If you see a picture in the data below, omit it and copy the rest exactly.

======== Exercise data

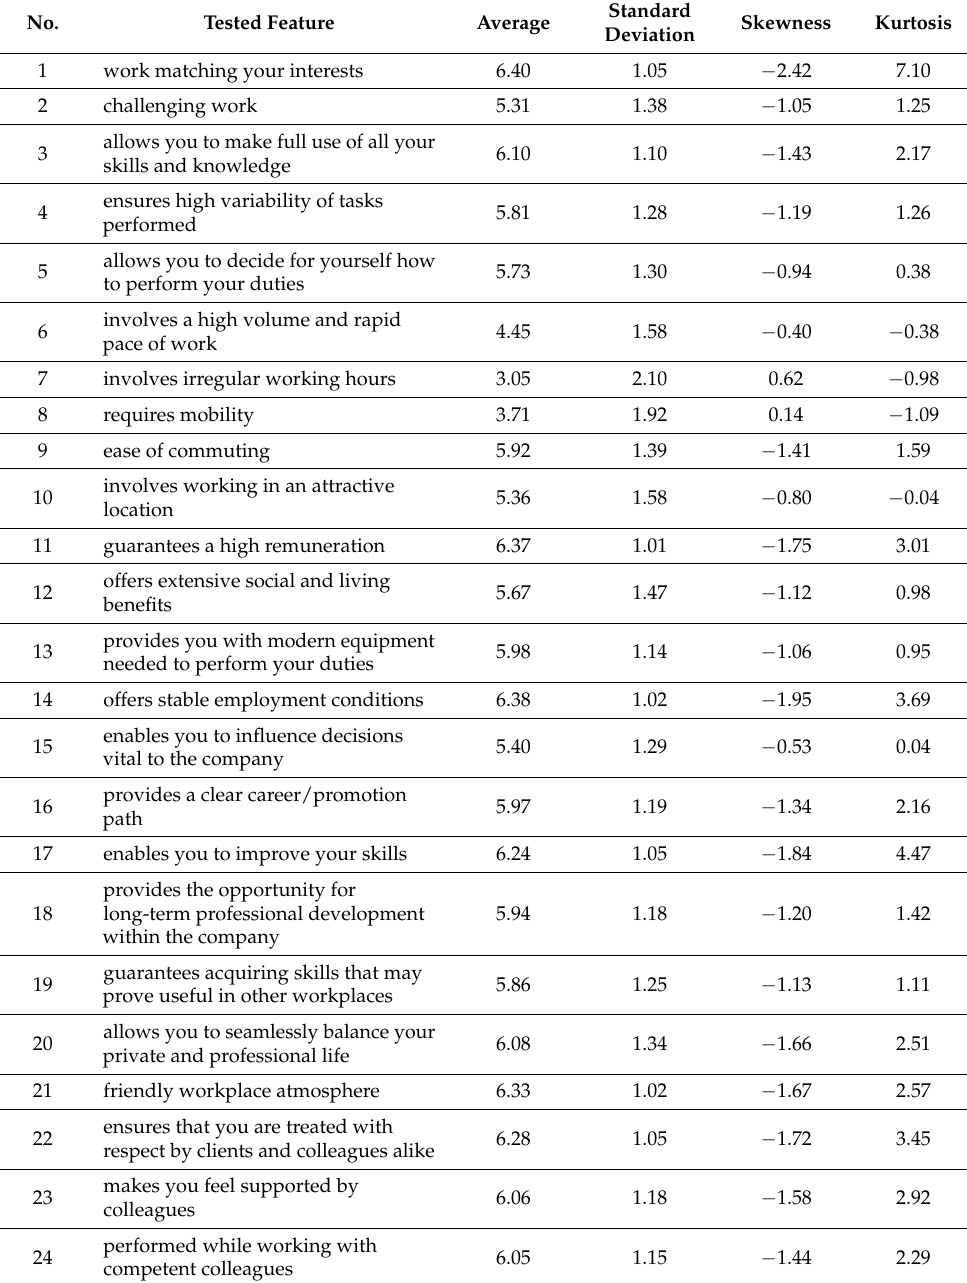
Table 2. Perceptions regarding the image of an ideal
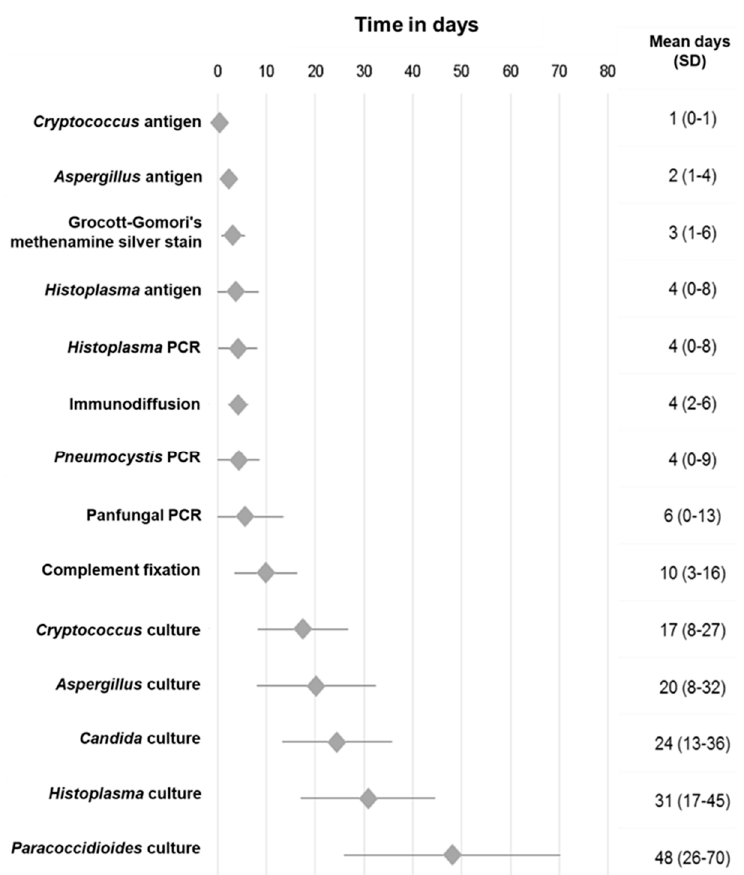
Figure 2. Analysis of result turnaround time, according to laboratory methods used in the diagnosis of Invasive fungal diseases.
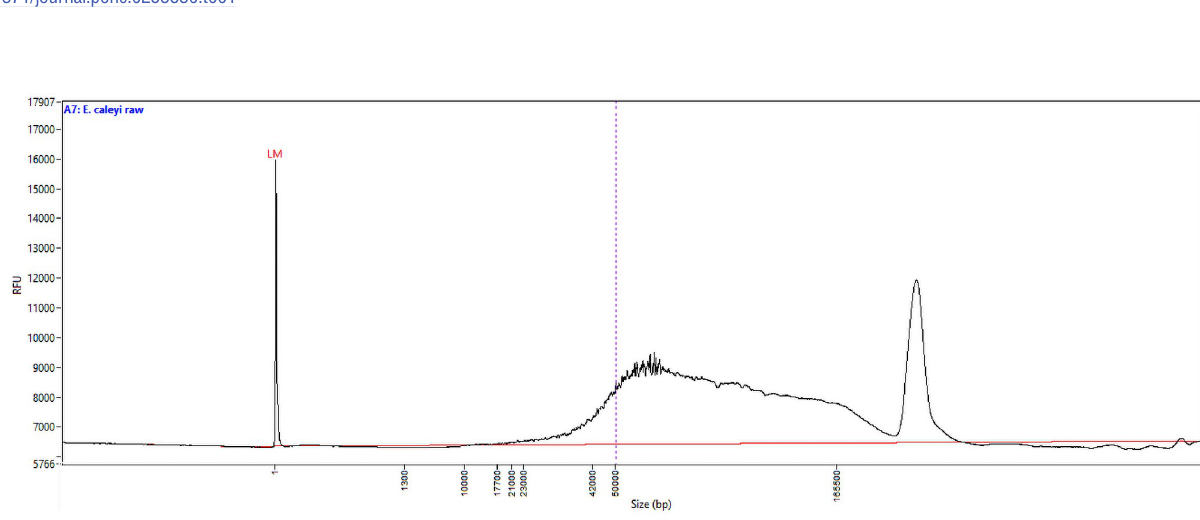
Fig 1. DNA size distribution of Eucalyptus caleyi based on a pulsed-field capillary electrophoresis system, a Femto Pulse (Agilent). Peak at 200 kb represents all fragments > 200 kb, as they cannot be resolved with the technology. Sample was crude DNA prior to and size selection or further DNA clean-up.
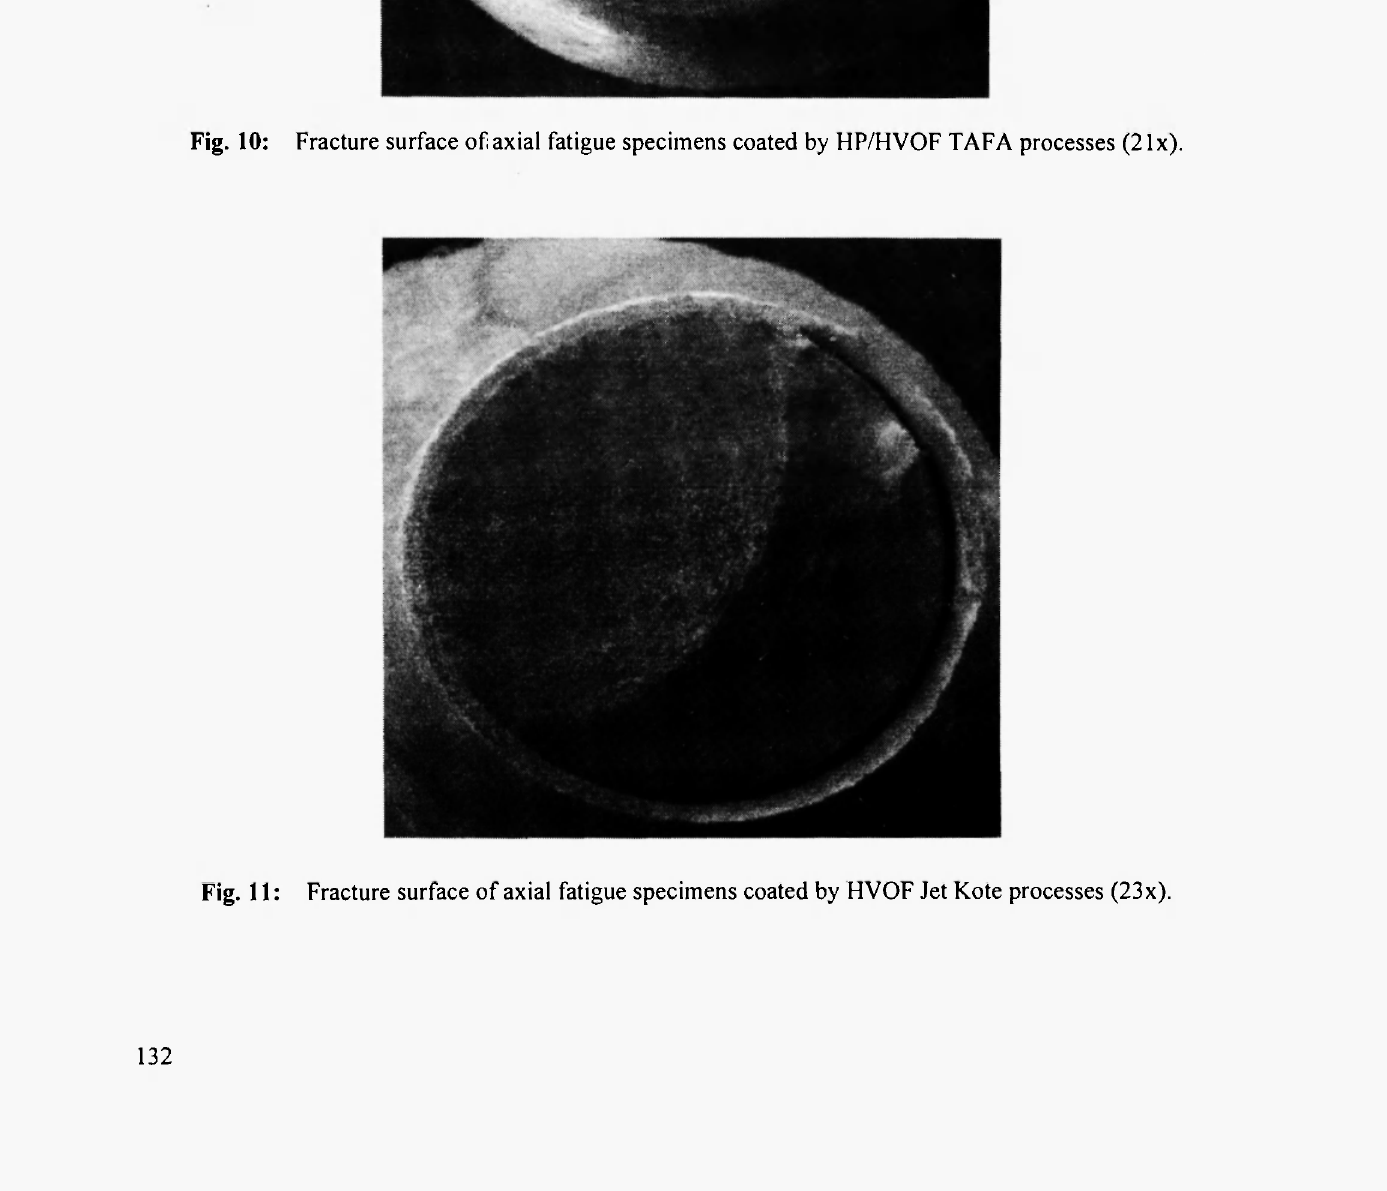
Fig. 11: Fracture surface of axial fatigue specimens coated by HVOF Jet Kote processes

================

# Result of this task
Table 2. Perceptions regarding the image of an ideal
Figure 2. Analysis of result turnaround time, according to laboratory methods used in the diagnosis of Invasive fungal diseases.
Fig 1. DNA size distribution of Eucalyptus caleyi based on a pulsed-field capillary electrophoresis system, a Femto Pulse (Agilent). Peak at 200 kb represents all fragments > 200 kb, as they cannot be resolved with the technology. Sample was crude DNA prior to and size selection or further DNA clean-up.
Fig. 11: Fracture surface of axial fatigue specimens coated by HVOF Jet Kote processes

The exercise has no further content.